Ibadah Harta dan Penundaan Kematian

وَأَنفِقُوا۟ مِن مَّا رَزَقۡنَـٰكُم مِّن قَبۡلِ أَن یَأۡتِیَ أَحَدَكُمُ ٱلۡمَوۡتُ فَیَقُولَ رَبِّ لَوۡلَاۤ أَخَّرۡتَنِیۤ إِلَىٰۤ أَجَلࣲ قَرِیبࣲ فَأَصَّدَّقَ وَأَكُن مِّنَ ٱلصَّـٰلِحِینَ

“Dan belanjakanlah sebagian dari apa yang telah Kami berikan kepadamu sebelum kematian datang kepada salah seorang di antara kamu; lalu dia berkata (menyesali), “Ya Tuhanku, sekiranya Engkau berkenan menunda (kematian)ku sedikit waktu lagi, maka aku pasti akan bersedekah dan aku akan termasuk orang-orang yang shalih.” [QS. Al-Munafiqun 10]

Ayat ini merupakan satu-satunya ayat permohonan penangguhan atas kematian seseorang di dalam Al-Qur'an, dengan bahasa penyesalan ‘Sekiranya Engkau tangguhkan kematianku sedikit waktu'.

Penyesalan yang dituturkan ini diiringi dengan komitmen beramal, jika dipenuhi permohonan penangguhan waktu kematian tersebut, ‘aku pasti akan bersedekah'.

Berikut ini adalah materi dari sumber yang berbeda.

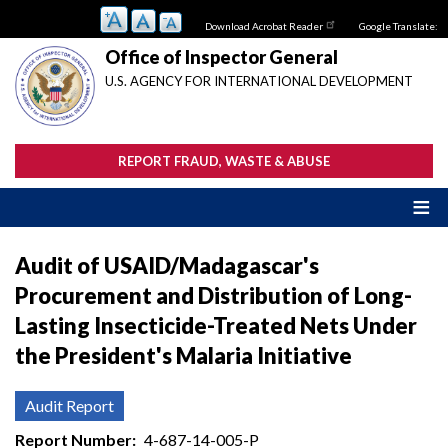
Skip
Download Acrobat Reader
Google Translate:
to
main
Office of Inspector General
content
U.S. AGENCY FOR INTERNATIONAL DEVELOPMENT
REPORT FRAUD, WASTE & ABUSE
Audit of USAID/Madagascar's
Procurement and Distribution of Long-
Lasting Insecticide-Treated Nets Under
the President's Malaria Initiative
Audit Report
Report Number
4-687-14-005-P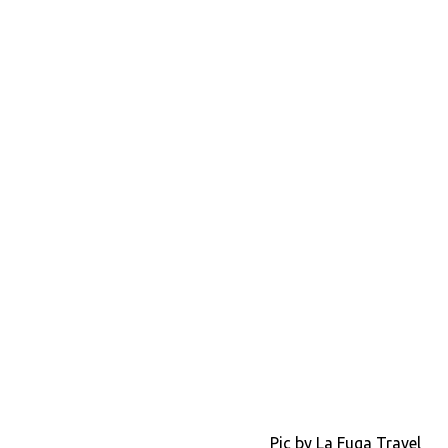
Pic by La Fuga Travel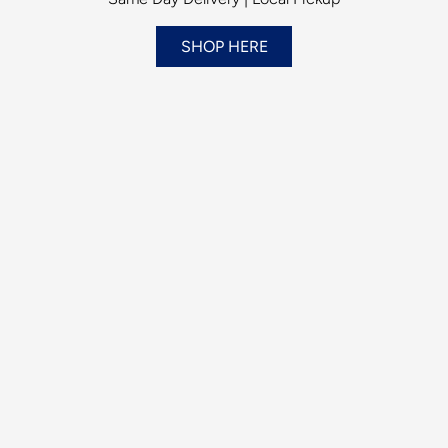
SHOP HERE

Betapa takutnya seseorang saat menghadapi kematian dan sakaratul maut,  ia memohon kepada Allah swt agar waktu kematiannya ditunda beberapa waktu, agar dapat beribadah harta.

Pilihan amal yang akan dijalankan untuk mendapat penangguhan kematian adalah sedekah, bukan ibadah lainnya seperti shalat, puasa, haji, dan sejenisnya.

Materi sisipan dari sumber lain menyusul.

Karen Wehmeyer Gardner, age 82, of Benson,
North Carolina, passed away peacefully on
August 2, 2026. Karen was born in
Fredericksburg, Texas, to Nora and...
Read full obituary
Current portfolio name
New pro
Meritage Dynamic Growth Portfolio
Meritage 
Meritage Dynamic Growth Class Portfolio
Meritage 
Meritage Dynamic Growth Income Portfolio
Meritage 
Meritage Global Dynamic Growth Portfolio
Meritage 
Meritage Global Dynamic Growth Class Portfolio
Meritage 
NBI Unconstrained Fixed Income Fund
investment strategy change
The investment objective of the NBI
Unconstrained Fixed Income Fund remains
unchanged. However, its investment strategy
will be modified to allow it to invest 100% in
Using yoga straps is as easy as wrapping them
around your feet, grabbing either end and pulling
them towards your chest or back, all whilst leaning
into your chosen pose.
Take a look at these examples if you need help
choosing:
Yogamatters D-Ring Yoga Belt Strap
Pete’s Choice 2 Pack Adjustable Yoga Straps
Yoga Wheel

Sungguh pilihan yang tepat, karena amal sedekah dalam beragam bentuknya merupakan ibadah yang memiliki banyak keutamaan, termasuk dalam menghadapi kematian dan menghindarkan keburukan

       Dalam beberapa hadits disebutkan keutamaan sedekah yang dikaitkan dengan penangguhan kematian dan keselamatan dari bala'.

Misalnya, “Sesungguhnya sedekah seorang muslim bisa menambah umurnya, bisa mencegah kematian yang su’ul khotimah, Allah bakal menghapus sifat arogan, kefakiran, dan sifat berbangga diri darinya” (HR Thabrani).  “Bersegeralah bersedekah, sebab bala bencana tidak pernah bisa mendahului sedekah.” (HR. Imam Baihaqi).

       Permohonan penangguhan juga karena ia menyadari sepenuhnya atas dosa dan kesalahan yang telah diperbuatnya. Ia yakin sedekahlah amal pilihan yang tepat untuk menghapus dosa-dosanya, sehingga ia layak meraih surga.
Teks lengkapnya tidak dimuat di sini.